Archive footage is interspersed with artwork that reveals the story of Amin (a pseudonym) in a safe, yet open and affecting manner. His family’s escape from Afghanistan during the 1990s and subsequent dispersal over Europe via human trafficking routes is something he has never been able to speak honestly about, and in turn he has felt the burden of his trauma for many years. Flee pieces together an eloquent tapestry of his experience and offers Amin a poetic and profound resolution.
In one scene, Amin’s sisters and dozens of other refugees nearly die after being packed into a shipping container bound for Sweden. In another, dozens of desperate migrants, including Amin, are marched through a forest in the dead of night before being stuffed inside a small boat with no radio that gets stranded in the middle of the Baltic Sea during a torrential downpour. Eventually, they believe themselves to be saved by a passing cruise ship, only to be taken to Estonia where they’re held in dire conditions before being deported back to Russia.

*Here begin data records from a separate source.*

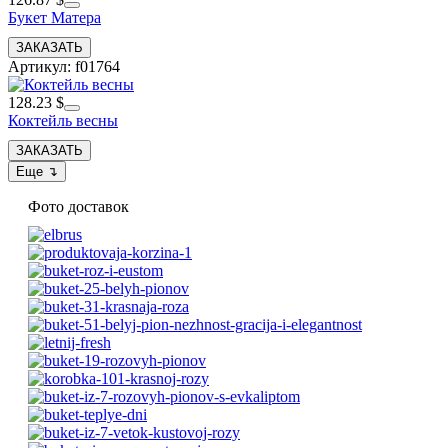
Букет Матера
Артикул: f01764
128.23 $
Коктейль весны
Фото доставок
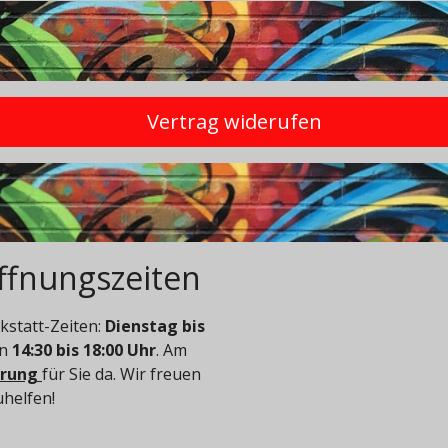
Vertrag widerufen
ffnungszeiten
statt-Zeiten:
Dienstag bis
on
14:30 bis 18:00 Uhr
. Am
arung
für Sie da. Wir freuen
uhelfen!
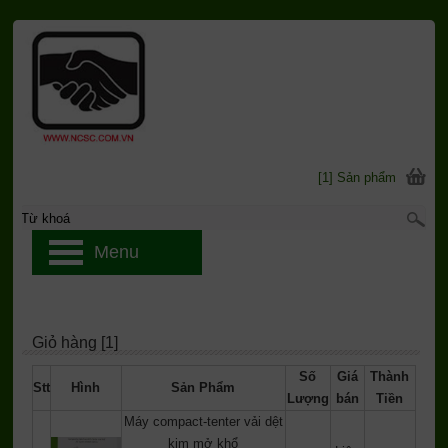
[1] Sản phẩm
Menu
Giỏ hàng [1]
Số
Giá
Thành
Stt
Hình
Sản Phẩm
Lượng
bán
Tiền
Máy compact-tenter vải dệt
kim mở khổ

These scenes evoke news images from the current ongoing migrant crisis around the globe, but Rasmussen wisely avoids making the parallels explicit. Rather, he allows Amin’s story to remain just that: an account of one person’s refugee story. The film’s epic scenes of perilous border crossings are ultimately less indelible than the small details specific to Amin’s life, such as the way a less-than-pure fascination with Jean-Claude Van Damme plays a role in confirming his sexuality. The way Amin’s homosexuality interacts with his migrant journey is often unexpected, inducing moments of doubt and self-loathing: Amin at one point asks his foster mother for medication to cure him of his gayness, but ultimately leading to the film’s most touching scene, in which Amin’s brother responds to his coming out by assisting him in finding a place where gay men hang out. When talking about his sexuality, Amin’s voice vibrates with warmth and good humor, as if it’s the one part of his identity that he’s fully come to terms with.